NCT05068674 · Joseph C. Wu
Human Embryonic Stem Cell-Derived Cardiomyocyte Therapy for Chronic Ischemic Left Ventricular Dysfunction
(HECTOR)
What this study is about
This clinical study will utilize a new cell therapy approach (Human embryonic stem cells derived cardiomyocytes or hESC-CMs) to improve survival and cardiac function in patients with chronic left ventricular dysfunction secondary to MI (Myocardial Infarction).
View original scientific description
This clinical study will utilize a new cell therapy approach (Human embryonic stem cells derived cardiomyocytes or hESC-CMs) to improve survival and cardiac function in patients with chronic left ventricular dysfunction secondary to MI (Myocardial Infarction).
Interventions
DRUG
Human Embryonic Stem Cell-Derived Cardiomyocyte 50M cells
50 million (M) cells delivered in a dose of 5M cells per injection over 10 injections.
DRUG
Human Embryonic Stem Cell-Derived Cardiomyocyte 150 cells
150M cells delivered in a dose of 15M cells per injection over 10 injections
DRUG
Human Embryonic Stem Cell-Derived Cardiomyocyte 300M cells
300M cells delivered in a dose of 30M per injection over 10 injections
Primary outcome measures
The maximum tolerated dose (MTD) among 3 dose levels of allogeneic human embryonic stem cell-derived cardiomyocytes (hESC-CMs)
Time frame: 3 Years
The primary endpoints are safety and feasibility.
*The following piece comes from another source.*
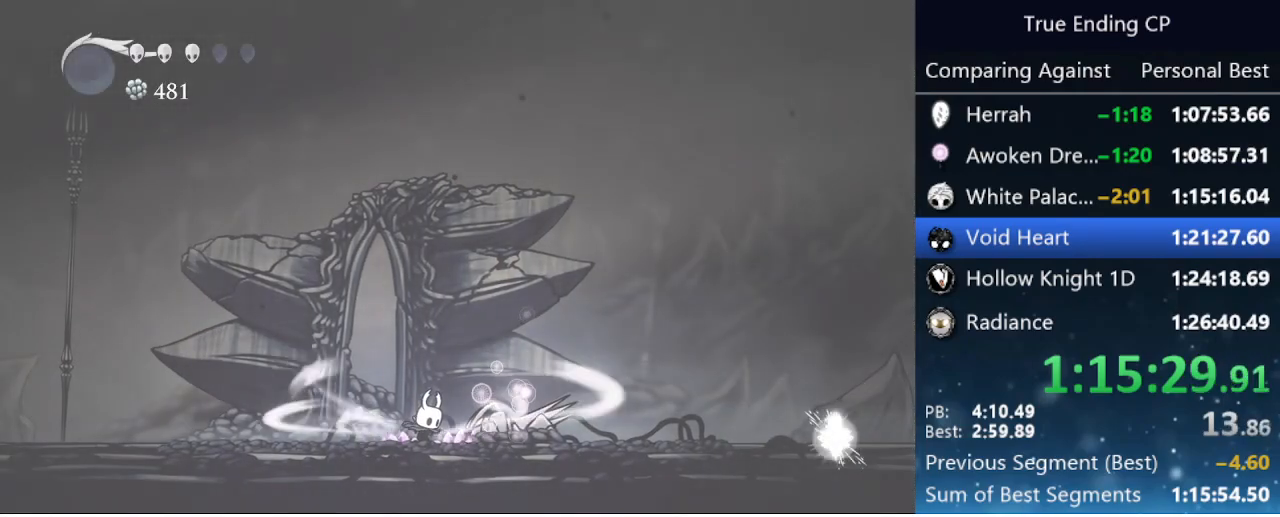
{"keys": ["right"], "events": [[466, "cdash", "up"]]}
The feasibility of preparing and delivering the study product, as well as collecting cardiac MRI variables in subjects will be assessed.
Who can participate
This study lists these criteria on ClinicalTrials.gov. A study coordinator reviews eligibility during screening — this page does not determine whether you qualify.
Inclusion criteria
- Be ≥ 21 and \< 80 years of age.
- Provide written informed consent.
- Have a diagnosis of chronic ischemic left ventricular dysfunction secondary to MI as defined by previous myocardial infarction documented by an imaging study demonstrating coronary artery disease with corresponding areas of akinesis, dyskinesis, or severe hypokinesis.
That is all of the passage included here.